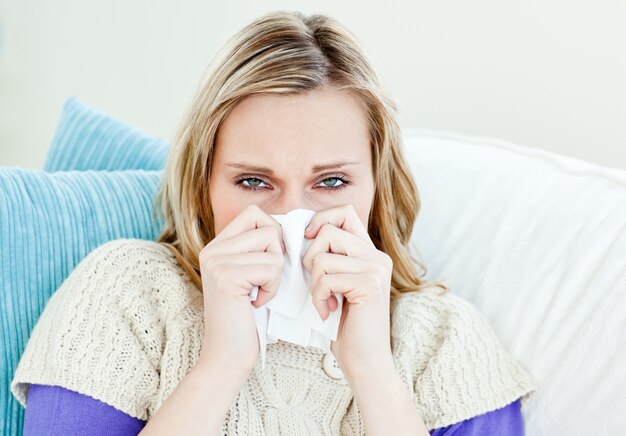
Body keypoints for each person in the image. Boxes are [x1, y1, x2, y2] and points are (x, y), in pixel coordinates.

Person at [11, 10, 536, 435]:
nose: (290, 218)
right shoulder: (128, 293)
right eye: (254, 183)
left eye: (331, 183)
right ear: (205, 184)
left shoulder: (444, 342)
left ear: (377, 188)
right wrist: (221, 363)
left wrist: (375, 373)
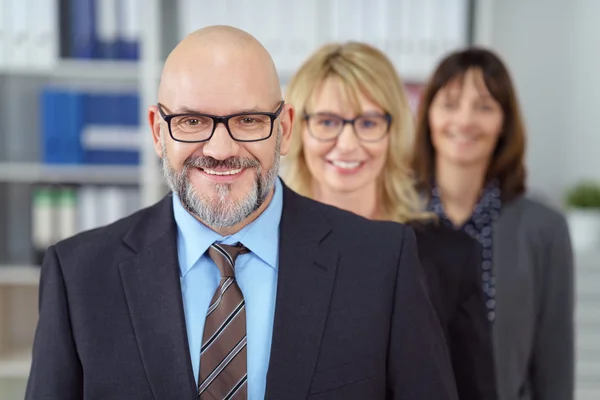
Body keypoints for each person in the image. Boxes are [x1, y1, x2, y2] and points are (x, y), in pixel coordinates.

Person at [25, 26, 458, 400]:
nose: (220, 149)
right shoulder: (79, 275)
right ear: (158, 131)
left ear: (284, 129)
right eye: (192, 121)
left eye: (248, 120)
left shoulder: (382, 262)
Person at [281, 41, 497, 400]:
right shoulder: (265, 250)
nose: (347, 143)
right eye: (328, 121)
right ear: (296, 128)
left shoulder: (450, 257)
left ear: (393, 130)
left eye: (368, 122)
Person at [411, 47, 574, 400]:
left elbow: (554, 360)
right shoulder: (395, 218)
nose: (465, 120)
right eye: (450, 104)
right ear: (428, 116)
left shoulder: (544, 229)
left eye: (484, 106)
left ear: (504, 122)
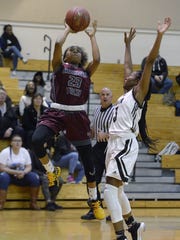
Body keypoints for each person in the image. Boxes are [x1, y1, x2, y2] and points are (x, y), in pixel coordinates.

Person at [103, 17, 171, 240]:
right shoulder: (126, 94)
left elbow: (149, 62)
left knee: (109, 190)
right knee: (118, 190)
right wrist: (127, 45)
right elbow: (127, 66)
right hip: (115, 143)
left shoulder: (138, 94)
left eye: (133, 75)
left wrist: (159, 35)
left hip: (124, 143)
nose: (128, 74)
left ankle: (121, 235)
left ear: (139, 82)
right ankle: (133, 226)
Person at [31, 20, 105, 220]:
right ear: (65, 56)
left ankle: (95, 201)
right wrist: (67, 30)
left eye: (76, 49)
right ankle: (51, 171)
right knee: (36, 141)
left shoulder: (86, 71)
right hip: (56, 111)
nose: (73, 49)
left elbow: (97, 59)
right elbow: (57, 44)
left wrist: (92, 36)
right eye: (70, 49)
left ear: (81, 58)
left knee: (89, 163)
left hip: (78, 115)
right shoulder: (59, 67)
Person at [81, 87, 114, 220]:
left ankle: (114, 212)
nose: (104, 96)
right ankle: (94, 209)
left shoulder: (115, 111)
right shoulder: (95, 110)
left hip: (111, 148)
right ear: (99, 96)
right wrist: (88, 132)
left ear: (111, 97)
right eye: (102, 94)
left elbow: (122, 131)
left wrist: (106, 134)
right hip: (98, 148)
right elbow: (94, 131)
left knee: (112, 183)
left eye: (107, 94)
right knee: (92, 180)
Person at [0, 134, 40, 210]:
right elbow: (1, 168)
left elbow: (29, 167)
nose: (17, 143)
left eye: (19, 141)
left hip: (22, 175)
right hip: (9, 175)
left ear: (21, 143)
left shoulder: (24, 151)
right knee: (2, 176)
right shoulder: (5, 152)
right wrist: (15, 172)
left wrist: (23, 173)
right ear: (11, 143)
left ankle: (33, 203)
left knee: (35, 177)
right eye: (15, 141)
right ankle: (1, 204)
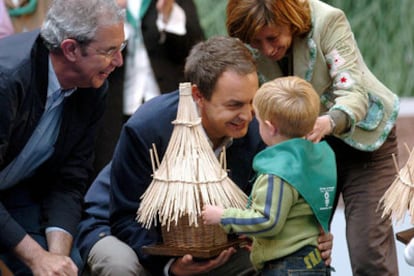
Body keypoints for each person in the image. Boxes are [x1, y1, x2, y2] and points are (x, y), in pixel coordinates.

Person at [98, 35, 333, 276]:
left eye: (252, 102)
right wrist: (170, 265)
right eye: (234, 105)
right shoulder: (149, 128)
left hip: (218, 245)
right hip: (126, 232)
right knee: (121, 266)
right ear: (198, 96)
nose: (248, 115)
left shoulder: (265, 130)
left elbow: (289, 195)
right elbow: (126, 217)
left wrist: (314, 235)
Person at [225, 0, 400, 275]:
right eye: (256, 42)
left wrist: (328, 121)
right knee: (306, 247)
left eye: (272, 38)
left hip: (362, 141)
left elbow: (353, 92)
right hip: (306, 149)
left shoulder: (328, 21)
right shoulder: (246, 37)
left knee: (368, 252)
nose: (267, 50)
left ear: (290, 19)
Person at [0, 0, 125, 274]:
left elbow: (70, 178)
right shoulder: (7, 80)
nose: (119, 61)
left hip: (17, 191)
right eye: (109, 51)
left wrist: (55, 259)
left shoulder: (92, 85)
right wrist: (37, 258)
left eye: (121, 48)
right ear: (70, 49)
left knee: (71, 267)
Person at [202, 76, 336, 275]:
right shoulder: (316, 157)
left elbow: (268, 221)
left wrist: (223, 216)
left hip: (286, 266)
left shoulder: (278, 172)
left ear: (270, 127)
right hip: (313, 261)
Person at [92, 0, 205, 175]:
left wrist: (168, 15)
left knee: (176, 170)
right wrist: (110, 14)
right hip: (116, 106)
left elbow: (194, 49)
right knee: (117, 171)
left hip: (168, 104)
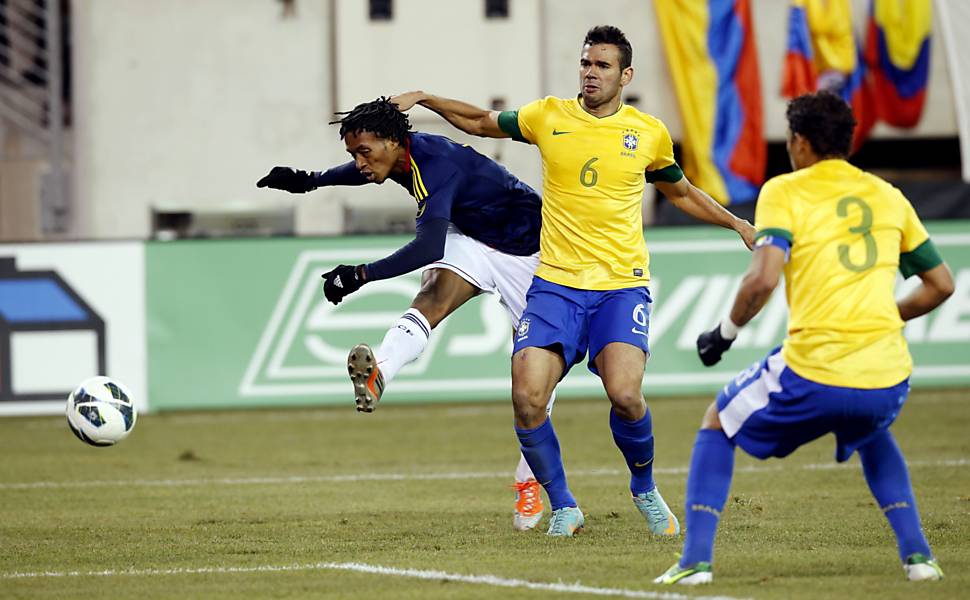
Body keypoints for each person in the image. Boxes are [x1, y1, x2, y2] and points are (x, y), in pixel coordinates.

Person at [392, 25, 756, 537]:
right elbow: (478, 121)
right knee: (527, 397)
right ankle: (563, 504)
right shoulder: (548, 116)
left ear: (625, 75)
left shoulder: (647, 133)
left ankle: (645, 488)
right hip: (555, 284)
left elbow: (683, 192)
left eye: (602, 65)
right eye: (586, 63)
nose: (590, 72)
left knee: (626, 394)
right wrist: (427, 97)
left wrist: (738, 223)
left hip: (619, 285)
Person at [654, 91, 954, 585]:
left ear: (799, 142)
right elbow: (942, 284)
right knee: (871, 431)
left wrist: (724, 334)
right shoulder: (888, 196)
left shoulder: (785, 191)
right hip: (888, 376)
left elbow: (762, 280)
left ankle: (694, 562)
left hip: (815, 369)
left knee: (717, 423)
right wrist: (887, 315)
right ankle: (919, 558)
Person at [257, 97, 556, 531]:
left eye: (365, 151)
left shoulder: (437, 168)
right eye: (352, 154)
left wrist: (362, 274)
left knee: (535, 383)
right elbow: (370, 172)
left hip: (529, 253)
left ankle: (528, 482)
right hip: (471, 237)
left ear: (395, 141)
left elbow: (428, 247)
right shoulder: (399, 156)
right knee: (432, 295)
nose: (359, 163)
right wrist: (311, 181)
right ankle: (381, 371)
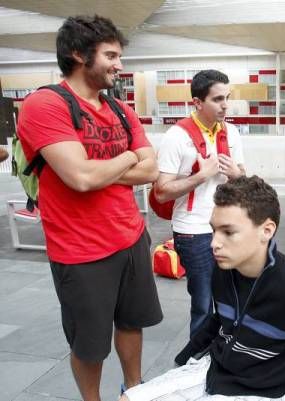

########

• **EXERCISE OBJECTIVE**: Since the pictures are not wanted, write out the rest of the data exactly as it reads.

• **TASK OUTPUT**:
Body keypoints for each person in the image. Boxes are [x1, y1, x2, y2] and points are (x, y), in pixel coordinates.

Person at [11, 10, 536, 435]:
nose: (290, 218)
right shoulder: (128, 293)
right eye: (254, 183)
left eye: (331, 183)
right ear: (205, 184)
left shoulder: (444, 342)
left ear: (377, 188)
right wrist: (221, 363)
left wrist: (375, 373)
Body keypoints for each person in the image. Boxes are [x1, y1, x2, y2] and points are (x, y), in pixel coordinates.

Person at [25, 26, 458, 400]:
nose: (220, 149)
right shoulder: (79, 275)
right ear: (158, 131)
left ear: (284, 129)
right eye: (192, 121)
left eye: (248, 120)
left shoulder: (382, 262)
Person at [281, 41, 497, 400]:
right shoulder: (265, 250)
nose: (347, 143)
right eye: (328, 121)
right ear: (296, 128)
left shoulder: (450, 257)
left ear: (393, 130)
left eye: (368, 122)
Person at [411, 47, 574, 400]:
left elbow: (554, 360)
right shoulder: (395, 218)
nose: (465, 120)
right eye: (450, 104)
right ear: (428, 116)
left shoulder: (544, 229)
left eye: (484, 106)
left ear: (504, 122)
Body keypoints for each person in the image. Boxes are [x1, y1, x2, y2] and points are (x, y), in pixel coordinates.

Person at [103, 17, 171, 240]:
right shoulder: (126, 94)
left elbow: (149, 62)
left knee: (109, 190)
right knee: (118, 190)
right wrist: (127, 45)
right elbow: (127, 66)
right hip: (115, 143)
left shoulder: (138, 94)
left eye: (133, 75)
left wrist: (159, 35)
left hip: (124, 143)
nose: (128, 74)
left ankle: (121, 235)
left ear: (139, 82)
right ankle: (133, 226)
Person at [31, 20, 105, 220]:
right ear: (65, 56)
left ankle: (95, 201)
right wrist: (67, 30)
left eye: (76, 49)
right ankle: (51, 171)
right knee: (36, 141)
left shoulder: (86, 71)
right hip: (56, 111)
nose: (73, 49)
left elbow: (97, 59)
right elbow: (57, 44)
left wrist: (92, 36)
right eye: (70, 49)
left ear: (81, 58)
left knee: (89, 163)
left hip: (78, 115)
right shoulder: (59, 67)
Person at [81, 87, 114, 220]:
left ankle: (114, 212)
nose: (104, 96)
right ankle: (94, 209)
left shoulder: (115, 111)
right shoulder: (95, 110)
left hip: (111, 148)
right ear: (99, 96)
right wrist: (88, 132)
left ear: (111, 97)
right eye: (102, 94)
left elbow: (122, 131)
left wrist: (106, 134)
right hip: (98, 148)
right elbow: (94, 131)
left knee: (112, 183)
left eye: (107, 94)
right knee: (92, 180)
Person at [0, 134, 40, 210]:
right elbow: (1, 168)
left elbow: (29, 167)
nose: (17, 143)
left eye: (19, 141)
left hip: (22, 175)
right hip: (9, 175)
left ear: (21, 143)
left shoulder: (24, 151)
right knee: (2, 176)
right shoulder: (5, 152)
right wrist: (15, 172)
left wrist: (23, 173)
right ear: (11, 143)
left ankle: (33, 203)
left knee: (35, 177)
right eye: (15, 141)
right ankle: (1, 204)
Body keypoints for each person in the image. Boxes are [x1, y1, x2, y2] and points are (x, y), in pixel coordinates.

Person at [98, 35, 333, 276]:
left eye: (252, 102)
right wrist: (170, 265)
right eye: (234, 105)
right shoulder: (149, 128)
left hip: (218, 245)
right hip: (126, 232)
right knee: (121, 266)
right ear: (198, 96)
nose: (248, 115)
left shoulder: (265, 130)
left elbow: (289, 195)
right elbow: (126, 217)
left wrist: (314, 235)
Person at [225, 0, 400, 275]:
right eye: (256, 42)
left wrist: (328, 121)
right knee: (306, 247)
left eye: (272, 38)
left hip: (362, 141)
left elbow: (353, 92)
right hip: (306, 149)
left shoulder: (328, 21)
right shoulder: (246, 37)
left knee: (368, 252)
nose: (267, 50)
left ear: (290, 19)
Person at [0, 0, 125, 274]:
left elbow: (70, 178)
right shoulder: (7, 80)
nose: (119, 61)
left hip: (17, 191)
right eye: (109, 51)
left wrist: (55, 259)
left shoulder: (92, 85)
right wrist: (37, 258)
left eye: (121, 48)
right ear: (70, 49)
left knee: (71, 267)
Person at [202, 76, 336, 275]:
right shoulder: (316, 157)
left elbow: (268, 221)
left wrist: (223, 216)
left hip: (286, 266)
left shoulder: (278, 172)
left ear: (270, 127)
right hip: (313, 261)
Person at [92, 0, 205, 175]:
left wrist: (168, 15)
left knee: (176, 170)
right wrist: (110, 14)
right hip: (116, 106)
left elbow: (194, 49)
right knee: (117, 171)
left hip: (168, 104)
Body keypoints for each person in the image. Boxes are [x1, y1, x2, y2] and points are (x, y), in pixel coordinates.

Person at [392, 25, 756, 537]:
right elbow: (478, 121)
right knee: (527, 397)
right ankle: (563, 504)
right shoulder: (548, 116)
left ear: (625, 75)
left shoulder: (647, 133)
left ankle: (645, 488)
right hip: (555, 284)
left elbow: (683, 192)
left eye: (602, 65)
right eye: (586, 63)
nose: (590, 72)
left knee: (626, 394)
right wrist: (427, 97)
left wrist: (738, 223)
left hip: (619, 285)
Person at [654, 91, 954, 585]:
left ear: (799, 142)
right elbow: (942, 284)
right knee: (871, 431)
left wrist: (724, 334)
right shoulder: (888, 196)
left shoulder: (785, 191)
right hip: (888, 376)
left elbow: (762, 280)
left ankle: (694, 562)
left hip: (815, 369)
left knee: (717, 423)
right wrist: (887, 315)
right ankle: (919, 558)
Person at [257, 97, 556, 531]:
left eye: (365, 151)
left shoulder: (437, 168)
right eye: (352, 154)
left wrist: (362, 274)
left knee: (535, 383)
right elbow: (370, 172)
left hip: (529, 253)
left ankle: (528, 482)
right hip: (471, 237)
left ear: (395, 141)
left elbow: (428, 247)
right shoulder: (399, 156)
right knee: (432, 295)
nose: (359, 163)
right wrist: (311, 181)
right ankle: (381, 371)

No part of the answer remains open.